TRAMA
Virginia 1607: sbarcano gli inglesi con John Smith che s’innamora, ricambiato, di Pocahontas, figlia del re della tribù locale. Ma sarà scontro fra le due civiltà.
RECENSIONI
La Fine del Mito
La matrice allegorica ha spinto Malick a cullare questo progetto fin dagli anni settanta: Pocahontas è il Nuovo Mondo, fresco, solare, accogliente, non pericoloso in sé ma in quanto conteso fra culture diverse. È Amore che verrà tradito dall’europeo in cerca di nuovi territori (Smith si chiede: “Ricominciare o no con il Nuovo Mondo?” e opterà per il rifiuto della purezza), che troverà il compromesso con chi lo sa rispettare e, anche se tardi (dopo tanta sofferenza), saprà convivere con il proprio passato. L’autore può replicare le sue contrapposizioni fra Mito del Buon Selvaggio e Civilizzazione, Naturalismo Spirituale e Materialismo, con lo schematismo di fondo edulcorato nella sospensione e sottrazione di senso. Stavolta, però, l’amata e laboriosa erosione del girato in sala di montaggio restituisce una continuity drammaturgica rovinosa: magari Malick preferisce incantarsi dinnanzi all’immanenza della Natura, dipinta dalla magnifica fotografia di Emmanuel Lubezki, o immaginare poesie sugli incontri di sguardi e di corpi dei due amanti, cantando le gesta dell’Amore più puro attraverso la sua eroina, ma la lacunosità dell’esposizione e la contraddizione dell’esaltazione dell’immediatezza tradita dall’elaborazione, rovina il Tabù in un mancato delirio herzoghiano in odor di Rapa Nui. I suoi monologhi interiori, lirici e letterari (addirittura in overlapping con i dialoghi!), sono molesti, tendenziosi e fuori luogo nella loro artificiosità.
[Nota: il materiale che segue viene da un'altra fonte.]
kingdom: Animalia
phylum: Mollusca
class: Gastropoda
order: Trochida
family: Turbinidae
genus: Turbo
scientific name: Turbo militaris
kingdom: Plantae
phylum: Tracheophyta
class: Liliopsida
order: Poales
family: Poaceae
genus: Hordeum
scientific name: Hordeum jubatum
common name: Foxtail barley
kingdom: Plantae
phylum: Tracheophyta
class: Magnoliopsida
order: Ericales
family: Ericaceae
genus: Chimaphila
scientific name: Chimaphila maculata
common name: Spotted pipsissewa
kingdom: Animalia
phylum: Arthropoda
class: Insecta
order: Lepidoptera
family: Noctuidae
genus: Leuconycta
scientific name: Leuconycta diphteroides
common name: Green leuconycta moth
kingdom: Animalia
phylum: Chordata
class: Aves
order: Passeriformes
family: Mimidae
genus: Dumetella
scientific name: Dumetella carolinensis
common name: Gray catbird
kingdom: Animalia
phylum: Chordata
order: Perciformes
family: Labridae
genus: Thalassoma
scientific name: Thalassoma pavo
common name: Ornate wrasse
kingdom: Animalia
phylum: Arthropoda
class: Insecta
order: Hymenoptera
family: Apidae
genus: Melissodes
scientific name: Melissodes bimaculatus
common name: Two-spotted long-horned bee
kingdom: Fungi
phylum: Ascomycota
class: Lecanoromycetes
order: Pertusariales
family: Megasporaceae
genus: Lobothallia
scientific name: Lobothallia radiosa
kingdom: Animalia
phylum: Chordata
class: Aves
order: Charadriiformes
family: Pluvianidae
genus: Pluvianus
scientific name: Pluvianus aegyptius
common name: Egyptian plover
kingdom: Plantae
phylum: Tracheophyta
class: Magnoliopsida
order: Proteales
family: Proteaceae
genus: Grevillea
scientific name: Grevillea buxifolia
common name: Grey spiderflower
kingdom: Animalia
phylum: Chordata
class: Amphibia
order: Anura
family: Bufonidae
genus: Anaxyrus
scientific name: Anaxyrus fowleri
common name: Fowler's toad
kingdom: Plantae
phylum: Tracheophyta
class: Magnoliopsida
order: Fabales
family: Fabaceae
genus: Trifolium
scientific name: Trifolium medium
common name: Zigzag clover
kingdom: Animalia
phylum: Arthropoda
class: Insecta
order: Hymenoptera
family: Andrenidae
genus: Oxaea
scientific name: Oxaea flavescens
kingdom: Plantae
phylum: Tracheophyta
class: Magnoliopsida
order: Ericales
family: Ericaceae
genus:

Anche l’uso ossessivo del pianoforte mozartiano e delle volute wagneriane stride, come se Malick non s’accorgesse d’essere diviso anch’egli fra due culture, impossibilitato a restituire la soavità dei rumori naturali, l’incanto armonico delle visioni senza deturpare l’Eden con il proprio sapere civilizzato e acculturante, fra stilemi dissonanti e speculazioni filosofiche che tolgono, paradossalmente, naturalezza al tutto, rendendo il linguaggio freddo rispetto al rappresentato.
MALICK, NATURALMENTE
“La poesia, stavi dicendo della poesia”. Julie sorride, toccando le guance di Faye. Faye si accende una sigaretta nel vento. “E’ solo che non mi è mai piaciuta. E’ un modo di girare intorno alle cose. Anche quando mi piace, non è altro che una maniera molto obliqua di dire l’ovvio, almeno così mi pare”. Julie sorride. Ha una fessura fra gli incisivi. “Olè”, dice. “Ma considera che pochi, pochissimi di noi sono in grado di affrontare l’ovvio”.
(“Piccoli animali senza espressione”, David Foster Wallace)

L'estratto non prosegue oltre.